*Tantangan A*: Tulis ulang bagian berita penutupan perguruan tinggi dari "Lima Perguruan Tinggi Bermasalah" sampai "aktivitas perkuliahan.", dengan mengganti "Sumatera Utara" menjadi "Sumut".
*Tantangan B*: Menurut berita penutupan perguruan tinggi, apa alasan dua PTS ditutup pada September 2015?

*Kutipan Teks*:
----------------------------------------
Lima Perguruan Tinggi Bermasalah
ilustrasi |
Riong Medan News - Direktorat Pendidikan Tinggi (Dikti) menutup lima perguruan tinggi
swasta (PTS) di Sumatera Utara dalam setahun. Teranyar, sekitar tiga
bulan lalu, tiga PTS ditutup lantaran menabrak peraturan serta tidak ada
aktivitas perkuliahan.
Hasil visitasi tim Kemenristekdikti memutuskan menutup Sekolah Tinggi
Teknik Graha Kirana, Sekolah Tinggi Pelita Bangsa, dan Akademi
Kesehatan Lingkungan Binalita Sudama.
Dua PTS lainnya ditutup pada September 2015, karena tidak punya mahasiswa. Dua PTS tersebut adalah Universitas Preston Indonesia dan Akademi Kebidanan Jaya Wijaya
Koordinator Kopertis Wilayah-1 Sumut Profesor Dian Armanto
mengatakan, tiga kampus yang belakangan ditutup sudah dinonaktifkan
sejak dilansir data 29 PTS yang dinonaktifkan. Namun pada Januari 2016,
lanjutnya, Kopertis memutuskan, dari 29 PTS yang dinonaktifkan, 14
mendapat pembinaan.
"Tidak lama setelah penerbitan daftar PTS yang dapat pembinaan
Kemenristekdikti memutuskan tiga PTS ditutup. Namun, penutupan itu juga
permintaan dari yayasan atau pemilik. Ada berbagai faktor mengapa kampus
tersebut ditutup. Seperti yayasan tak memenuhi undangan berdiskusi
dengan Dikti dan Kopertis," ujarnya kepada Tribun, Kamis (21/7) pagi.
----------------------------------------
*Data Tercatat*:
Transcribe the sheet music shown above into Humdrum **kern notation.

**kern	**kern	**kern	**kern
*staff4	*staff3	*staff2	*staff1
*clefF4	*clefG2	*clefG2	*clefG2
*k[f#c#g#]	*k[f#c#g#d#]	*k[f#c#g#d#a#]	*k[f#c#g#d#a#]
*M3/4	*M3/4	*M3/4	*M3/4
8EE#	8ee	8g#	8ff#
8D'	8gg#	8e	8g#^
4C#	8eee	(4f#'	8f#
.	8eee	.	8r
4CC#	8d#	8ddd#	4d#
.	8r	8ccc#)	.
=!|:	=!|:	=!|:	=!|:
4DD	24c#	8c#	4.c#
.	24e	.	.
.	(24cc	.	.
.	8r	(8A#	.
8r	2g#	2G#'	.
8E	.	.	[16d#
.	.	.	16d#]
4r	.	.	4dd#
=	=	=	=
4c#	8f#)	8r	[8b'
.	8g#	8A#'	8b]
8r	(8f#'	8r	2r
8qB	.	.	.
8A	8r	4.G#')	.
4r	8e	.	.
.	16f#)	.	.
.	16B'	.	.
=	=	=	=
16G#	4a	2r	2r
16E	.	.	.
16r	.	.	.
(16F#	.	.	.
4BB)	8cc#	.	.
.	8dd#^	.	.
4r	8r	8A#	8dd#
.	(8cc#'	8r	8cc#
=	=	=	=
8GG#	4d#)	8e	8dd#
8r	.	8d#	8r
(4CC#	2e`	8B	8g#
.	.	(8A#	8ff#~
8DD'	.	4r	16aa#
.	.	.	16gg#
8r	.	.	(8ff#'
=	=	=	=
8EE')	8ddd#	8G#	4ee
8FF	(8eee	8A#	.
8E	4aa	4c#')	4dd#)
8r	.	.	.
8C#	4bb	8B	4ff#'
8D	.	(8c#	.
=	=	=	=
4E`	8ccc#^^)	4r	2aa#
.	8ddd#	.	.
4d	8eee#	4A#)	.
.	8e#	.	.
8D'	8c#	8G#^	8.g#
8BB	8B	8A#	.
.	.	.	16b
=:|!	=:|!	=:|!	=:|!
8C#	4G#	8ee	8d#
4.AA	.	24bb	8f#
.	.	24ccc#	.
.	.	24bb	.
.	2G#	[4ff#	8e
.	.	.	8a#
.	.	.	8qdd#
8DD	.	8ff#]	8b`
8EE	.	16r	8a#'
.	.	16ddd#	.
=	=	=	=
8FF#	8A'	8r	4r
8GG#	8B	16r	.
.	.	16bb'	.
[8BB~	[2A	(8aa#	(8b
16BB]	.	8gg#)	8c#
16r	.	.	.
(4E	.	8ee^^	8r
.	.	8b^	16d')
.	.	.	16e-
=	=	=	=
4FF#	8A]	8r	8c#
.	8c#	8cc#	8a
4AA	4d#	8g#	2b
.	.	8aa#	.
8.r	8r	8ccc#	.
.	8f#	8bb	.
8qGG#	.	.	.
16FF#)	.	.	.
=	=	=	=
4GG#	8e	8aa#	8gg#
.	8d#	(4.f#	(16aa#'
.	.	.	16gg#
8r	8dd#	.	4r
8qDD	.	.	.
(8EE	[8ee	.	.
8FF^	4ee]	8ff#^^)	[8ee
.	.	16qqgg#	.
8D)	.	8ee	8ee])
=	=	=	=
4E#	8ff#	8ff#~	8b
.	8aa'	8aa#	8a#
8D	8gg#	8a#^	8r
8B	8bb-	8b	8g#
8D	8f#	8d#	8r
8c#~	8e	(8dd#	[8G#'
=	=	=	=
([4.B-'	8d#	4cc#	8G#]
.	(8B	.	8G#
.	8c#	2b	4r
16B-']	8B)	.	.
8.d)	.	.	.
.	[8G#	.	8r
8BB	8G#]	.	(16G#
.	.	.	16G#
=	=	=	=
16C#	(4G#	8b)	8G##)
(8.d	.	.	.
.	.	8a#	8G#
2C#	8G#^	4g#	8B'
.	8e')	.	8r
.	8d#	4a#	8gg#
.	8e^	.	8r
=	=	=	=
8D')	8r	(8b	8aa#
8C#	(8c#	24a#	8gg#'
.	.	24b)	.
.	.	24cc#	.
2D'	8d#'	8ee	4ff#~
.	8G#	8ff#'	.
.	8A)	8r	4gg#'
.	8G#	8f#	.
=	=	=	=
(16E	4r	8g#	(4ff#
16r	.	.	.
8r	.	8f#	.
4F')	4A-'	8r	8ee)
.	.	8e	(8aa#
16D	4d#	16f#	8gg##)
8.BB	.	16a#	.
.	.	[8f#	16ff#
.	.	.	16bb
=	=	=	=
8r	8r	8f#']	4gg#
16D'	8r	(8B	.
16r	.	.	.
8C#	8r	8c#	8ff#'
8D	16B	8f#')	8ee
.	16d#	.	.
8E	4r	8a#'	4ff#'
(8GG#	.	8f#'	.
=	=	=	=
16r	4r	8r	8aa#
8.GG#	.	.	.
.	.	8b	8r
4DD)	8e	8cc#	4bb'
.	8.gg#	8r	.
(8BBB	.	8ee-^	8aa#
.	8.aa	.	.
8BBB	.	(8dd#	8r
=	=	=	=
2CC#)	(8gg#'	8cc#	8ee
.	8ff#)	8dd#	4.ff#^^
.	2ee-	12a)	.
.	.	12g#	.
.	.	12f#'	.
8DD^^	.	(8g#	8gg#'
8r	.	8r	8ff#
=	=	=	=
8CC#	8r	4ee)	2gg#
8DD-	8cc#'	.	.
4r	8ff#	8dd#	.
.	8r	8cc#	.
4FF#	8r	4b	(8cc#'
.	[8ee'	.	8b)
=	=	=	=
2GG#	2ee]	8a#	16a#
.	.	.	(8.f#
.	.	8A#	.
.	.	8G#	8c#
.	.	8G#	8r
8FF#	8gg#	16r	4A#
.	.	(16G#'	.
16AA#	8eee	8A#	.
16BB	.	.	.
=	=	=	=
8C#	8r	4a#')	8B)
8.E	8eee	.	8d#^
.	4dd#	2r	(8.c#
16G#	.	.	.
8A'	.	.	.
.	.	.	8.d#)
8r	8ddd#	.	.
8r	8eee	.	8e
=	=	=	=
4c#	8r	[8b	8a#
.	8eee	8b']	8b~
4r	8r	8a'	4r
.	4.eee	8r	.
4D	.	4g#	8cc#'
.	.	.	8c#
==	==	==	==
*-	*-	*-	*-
----------------------------------------
*Keluaran Lengkap A*:
Lima Perguruan Tinggi Bermasalah
ilustrasi |
Riong Medan News - Direktorat Pendidikan Tinggi (Dikti) menutup lima perguruan tinggi
swasta (PTS) di Sumut dalam setahun. Teranyar, sekitar tiga
bulan lalu, tiga PTS ditutup lantaran menabrak peraturan serta tidak ada
aktivitas perkuliahan.

*Keluaran Lengkap B*: Kedua PTS tersebut ditutup karena tidak punya mahasiswa.